The story of Dorothea “Mopsa” Sternheim is one of resilient resistance.
Gift #6 – Dorothea “Mopsa” Sternheim
Born to playwright Cal Sternheim and writer Thea Sternheim on January 10, 1905, Dorthea “Mopsa” Sternheim was known as a child with “the intelligence of a 50-year-old woman.”[i]
Mopsa began her studies at the Dresden Art Academy in 1923 and was drawn into the world of set and costume design where she began an apprenticeship in 1924.
Despite her struggles with depression, difficult relationships and even some documented suicide attempts, she found herself playing a significant part for the refugee aid groups in war-torn Paris.
Her contribution to the anti-fascist newspapers was significant during her time in France, but her Austrian citizenship (gained upon her marriage to Rudolph von Ripper) and her eventual expatriation from the German Reich made it difficult to stay in France.
Mopsa became increasingly involved with the war and eventually joined a resistance group through the British Special Operations Executive in early 1942.
In late 1943, after helping a persecuted Jewish friend flee to England, she was arrested, tortured and all her teeth were knocked out.
She was transferred from prisons to concentrations camps and eventually ended up in Ravensbruck in January 1944.
Her ability to speak German allowed her to serve in a supervisory role and assist many sick in the infirmary before her resistance to the SS caused her reassignment to a work detachment, hard-labor-as-punishment.
This was her circumstance in the spring of 1945 when the Swedish White Buses came to the camps; she was taken to Sweden and eventually returned to Paris with her mother at the end of the war.
She struggled to find work in post-war Europe, but eventually found herself in costume and set design once again.
Only two years later, on September 11, 1954, she was stricken with cancer and died at the age of 49.
Her diary entries about Ravensbrück, partly in French, have been preserved, and were published in 2004, and many works of literature have been written about her curious life over the years.

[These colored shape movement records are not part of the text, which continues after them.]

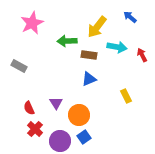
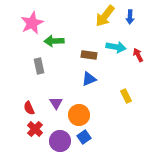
blue arrow: rotated 128 degrees counterclockwise
yellow arrow: moved 8 px right, 11 px up
green arrow: moved 13 px left
cyan arrow: moved 1 px left
red arrow: moved 4 px left
gray rectangle: moved 20 px right; rotated 49 degrees clockwise
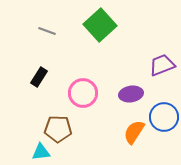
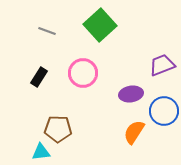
pink circle: moved 20 px up
blue circle: moved 6 px up
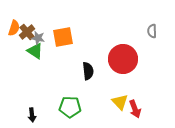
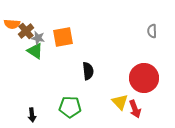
orange semicircle: moved 2 px left, 4 px up; rotated 77 degrees clockwise
brown cross: moved 1 px left, 1 px up
red circle: moved 21 px right, 19 px down
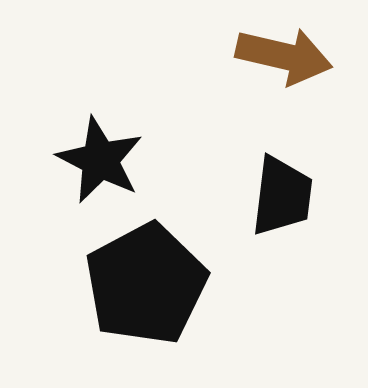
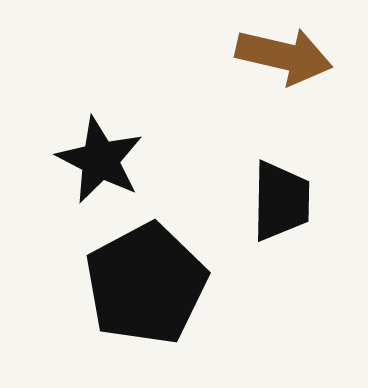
black trapezoid: moved 1 px left, 5 px down; rotated 6 degrees counterclockwise
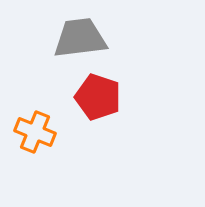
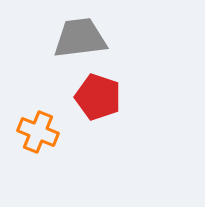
orange cross: moved 3 px right
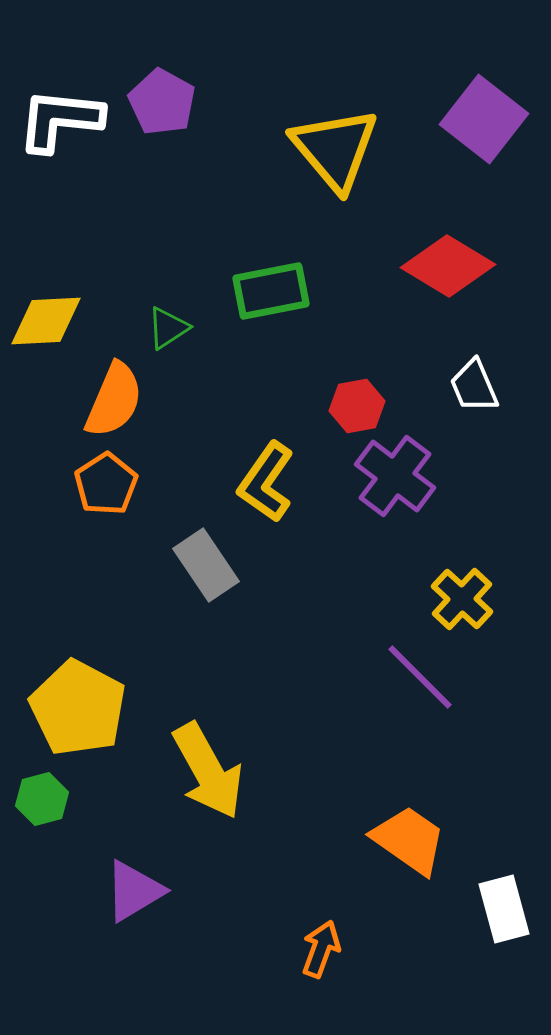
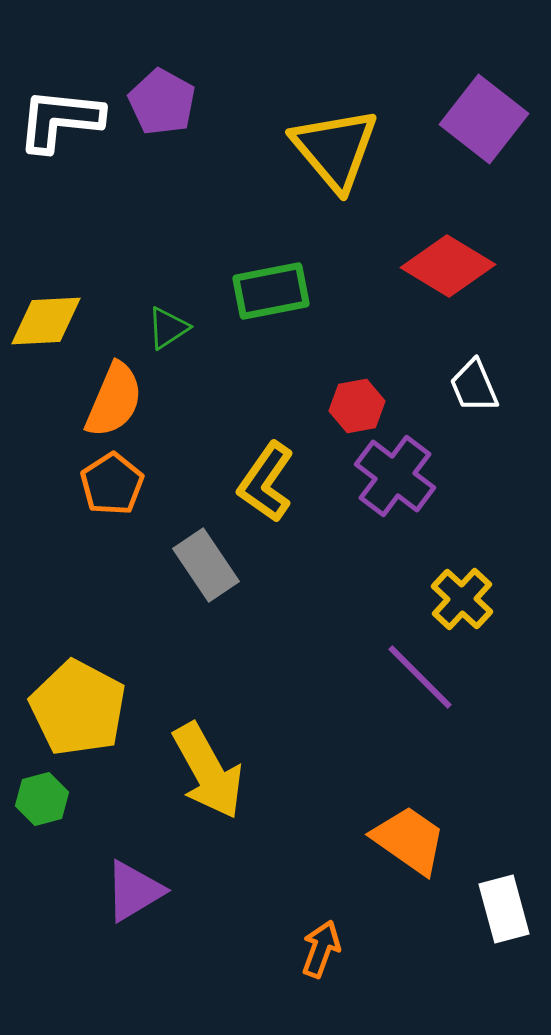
orange pentagon: moved 6 px right
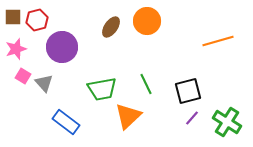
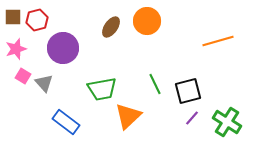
purple circle: moved 1 px right, 1 px down
green line: moved 9 px right
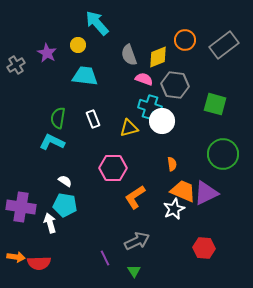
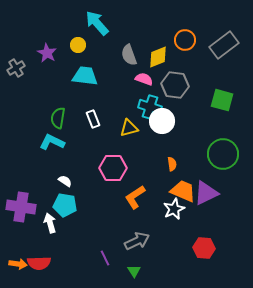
gray cross: moved 3 px down
green square: moved 7 px right, 4 px up
orange arrow: moved 2 px right, 7 px down
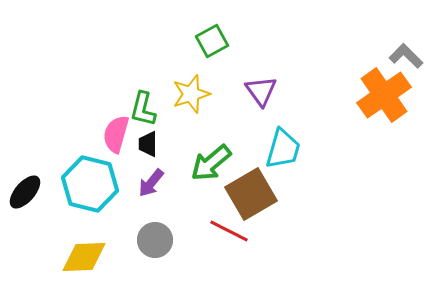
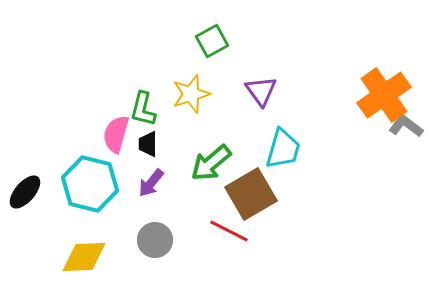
gray L-shape: moved 70 px down; rotated 8 degrees counterclockwise
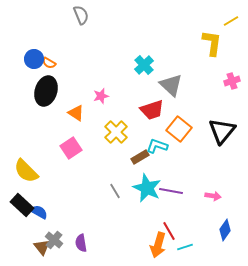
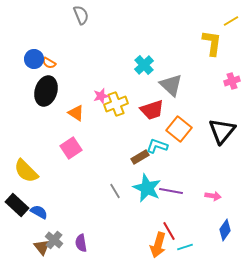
yellow cross: moved 28 px up; rotated 25 degrees clockwise
black rectangle: moved 5 px left
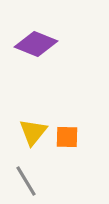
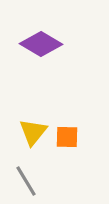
purple diamond: moved 5 px right; rotated 9 degrees clockwise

A woman racked with the torments of mental illness and scarred by years of difficulties in relationships and employment, she found a way to resist the atrocities of the German Reich.
Despite being imprisoned for it, she continued to help fellow prisoners to survive the hell that they all faced.
Mopsa lived a difficult life, but her legacy is a gift of bravery. Bravery to face not only the emotional trials that raged throughout her life, but the physical enemies harming her Jewish friends and fellow prisoners.
Hers was the gift of resilient resistance.